▶ [EXERCISE INSTRUCTIONS]: Reproduce every one of the rows below verbatim, keeping their original order.

>> Begin INPUT

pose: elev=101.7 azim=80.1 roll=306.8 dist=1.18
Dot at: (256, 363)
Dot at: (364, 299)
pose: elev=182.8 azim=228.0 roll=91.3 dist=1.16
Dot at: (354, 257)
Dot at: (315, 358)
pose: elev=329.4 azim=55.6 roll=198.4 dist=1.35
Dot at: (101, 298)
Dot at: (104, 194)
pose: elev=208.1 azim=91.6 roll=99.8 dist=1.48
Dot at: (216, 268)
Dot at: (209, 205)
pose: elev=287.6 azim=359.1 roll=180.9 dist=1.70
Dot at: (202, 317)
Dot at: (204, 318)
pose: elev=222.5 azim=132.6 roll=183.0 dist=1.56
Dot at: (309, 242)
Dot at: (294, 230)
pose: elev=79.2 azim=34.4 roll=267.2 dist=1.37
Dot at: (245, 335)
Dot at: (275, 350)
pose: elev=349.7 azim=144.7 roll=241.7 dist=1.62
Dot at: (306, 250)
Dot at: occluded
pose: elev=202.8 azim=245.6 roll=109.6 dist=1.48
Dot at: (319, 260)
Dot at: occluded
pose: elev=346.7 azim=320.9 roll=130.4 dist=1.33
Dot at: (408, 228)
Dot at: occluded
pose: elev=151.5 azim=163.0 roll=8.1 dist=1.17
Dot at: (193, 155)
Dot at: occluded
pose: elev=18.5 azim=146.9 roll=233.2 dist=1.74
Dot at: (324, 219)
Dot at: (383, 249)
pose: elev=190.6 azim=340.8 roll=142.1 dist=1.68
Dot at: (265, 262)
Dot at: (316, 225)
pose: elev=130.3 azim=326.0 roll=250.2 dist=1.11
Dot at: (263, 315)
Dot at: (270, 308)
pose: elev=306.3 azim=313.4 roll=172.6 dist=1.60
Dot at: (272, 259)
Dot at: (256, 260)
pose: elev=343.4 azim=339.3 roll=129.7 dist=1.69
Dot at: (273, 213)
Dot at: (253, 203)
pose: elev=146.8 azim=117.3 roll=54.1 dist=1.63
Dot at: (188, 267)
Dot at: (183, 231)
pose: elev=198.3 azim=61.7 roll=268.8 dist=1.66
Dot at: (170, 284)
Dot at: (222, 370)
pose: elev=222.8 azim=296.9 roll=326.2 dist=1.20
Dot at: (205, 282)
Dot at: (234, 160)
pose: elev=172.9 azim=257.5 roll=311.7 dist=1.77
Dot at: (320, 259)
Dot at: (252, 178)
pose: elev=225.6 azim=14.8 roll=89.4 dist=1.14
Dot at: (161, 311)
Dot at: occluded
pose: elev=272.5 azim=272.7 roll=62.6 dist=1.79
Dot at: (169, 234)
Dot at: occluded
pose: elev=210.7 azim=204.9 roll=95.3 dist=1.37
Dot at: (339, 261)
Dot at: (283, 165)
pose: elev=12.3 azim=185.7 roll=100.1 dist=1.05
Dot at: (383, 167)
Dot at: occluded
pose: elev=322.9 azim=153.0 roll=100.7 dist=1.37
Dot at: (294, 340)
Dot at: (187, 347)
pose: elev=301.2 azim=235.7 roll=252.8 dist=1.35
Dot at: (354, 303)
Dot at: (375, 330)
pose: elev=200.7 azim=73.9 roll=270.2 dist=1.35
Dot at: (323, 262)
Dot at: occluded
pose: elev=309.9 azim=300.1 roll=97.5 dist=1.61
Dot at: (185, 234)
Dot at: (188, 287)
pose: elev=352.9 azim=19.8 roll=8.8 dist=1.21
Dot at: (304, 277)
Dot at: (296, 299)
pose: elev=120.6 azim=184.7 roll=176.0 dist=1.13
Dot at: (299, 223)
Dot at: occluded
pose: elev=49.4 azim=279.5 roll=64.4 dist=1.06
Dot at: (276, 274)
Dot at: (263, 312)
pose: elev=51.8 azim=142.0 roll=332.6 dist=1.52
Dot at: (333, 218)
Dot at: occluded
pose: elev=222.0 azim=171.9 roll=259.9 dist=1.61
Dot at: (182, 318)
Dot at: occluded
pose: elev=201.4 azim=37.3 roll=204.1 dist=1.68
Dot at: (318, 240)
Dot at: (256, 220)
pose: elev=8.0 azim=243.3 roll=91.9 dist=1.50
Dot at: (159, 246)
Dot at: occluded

>> End INPUT

▶ [EXERCISE RESULT]:
pose: elev=101.7 azim=80.1 roll=306.8 dist=1.18
Dot at: (256, 363)
Dot at: (364, 299)
pose: elev=182.8 azim=228.0 roll=91.3 dist=1.16
Dot at: (354, 257)
Dot at: (315, 358)
pose: elev=329.4 azim=55.6 roll=198.4 dist=1.35
Dot at: (101, 298)
Dot at: (104, 194)
pose: elev=208.1 azim=91.6 roll=99.8 dist=1.48
Dot at: (216, 268)
Dot at: (209, 205)
pose: elev=287.6 azim=359.1 roll=180.9 dist=1.70
Dot at: (202, 317)
Dot at: (204, 318)
pose: elev=222.5 azim=132.6 roll=183.0 dist=1.56
Dot at: (309, 242)
Dot at: (294, 230)
pose: elev=79.2 azim=34.4 roll=267.2 dist=1.37
Dot at: (245, 335)
Dot at: (275, 350)
pose: elev=349.7 azim=144.7 roll=241.7 dist=1.62
Dot at: (306, 250)
Dot at: occluded
pose: elev=202.8 azim=245.6 roll=109.6 dist=1.48
Dot at: (319, 260)
Dot at: occluded
pose: elev=346.7 azim=320.9 roll=130.4 dist=1.33
Dot at: (408, 228)
Dot at: occluded
pose: elev=151.5 azim=163.0 roll=8.1 dist=1.17
Dot at: (193, 155)
Dot at: occluded
pose: elev=18.5 azim=146.9 roll=233.2 dist=1.74
Dot at: (324, 219)
Dot at: (383, 249)
pose: elev=190.6 azim=340.8 roll=142.1 dist=1.68
Dot at: (265, 262)
Dot at: (316, 225)
pose: elev=130.3 azim=326.0 roll=250.2 dist=1.11
Dot at: (263, 315)
Dot at: (270, 308)
pose: elev=306.3 azim=313.4 roll=172.6 dist=1.60
Dot at: (272, 259)
Dot at: (256, 260)
pose: elev=343.4 azim=339.3 roll=129.7 dist=1.69
Dot at: (273, 213)
Dot at: (253, 203)
pose: elev=146.8 azim=117.3 roll=54.1 dist=1.63
Dot at: (188, 267)
Dot at: (183, 231)
pose: elev=198.3 azim=61.7 roll=268.8 dist=1.66
Dot at: (170, 284)
Dot at: (222, 370)
pose: elev=222.8 azim=296.9 roll=326.2 dist=1.20
Dot at: (205, 282)
Dot at: (234, 160)
pose: elev=172.9 azim=257.5 roll=311.7 dist=1.77
Dot at: (320, 259)
Dot at: (252, 178)
pose: elev=225.6 azim=14.8 roll=89.4 dist=1.14
Dot at: (161, 311)
Dot at: occluded
pose: elev=272.5 azim=272.7 roll=62.6 dist=1.79
Dot at: (169, 234)
Dot at: occluded
pose: elev=210.7 azim=204.9 roll=95.3 dist=1.37
Dot at: (339, 261)
Dot at: (283, 165)
pose: elev=12.3 azim=185.7 roll=100.1 dist=1.05
Dot at: (383, 167)
Dot at: occluded
pose: elev=322.9 azim=153.0 roll=100.7 dist=1.37
Dot at: (294, 340)
Dot at: (187, 347)
pose: elev=301.2 azim=235.7 roll=252.8 dist=1.35
Dot at: (354, 303)
Dot at: (375, 330)
pose: elev=200.7 azim=73.9 roll=270.2 dist=1.35
Dot at: (323, 262)
Dot at: occluded
pose: elev=309.9 azim=300.1 roll=97.5 dist=1.61
Dot at: (185, 234)
Dot at: (188, 287)
pose: elev=352.9 azim=19.8 roll=8.8 dist=1.21
Dot at: (304, 277)
Dot at: (296, 299)
pose: elev=120.6 azim=184.7 roll=176.0 dist=1.13
Dot at: (299, 223)
Dot at: occluded
pose: elev=49.4 azim=279.5 roll=64.4 dist=1.06
Dot at: (276, 274)
Dot at: (263, 312)
pose: elev=51.8 azim=142.0 roll=332.6 dist=1.52
Dot at: (333, 218)
Dot at: occluded
pose: elev=222.0 azim=171.9 roll=259.9 dist=1.61
Dot at: (182, 318)
Dot at: occluded
pose: elev=201.4 azim=37.3 roll=204.1 dist=1.68
Dot at: (318, 240)
Dot at: (256, 220)
pose: elev=8.0 azim=243.3 roll=91.9 dist=1.50
Dot at: (159, 246)
Dot at: occluded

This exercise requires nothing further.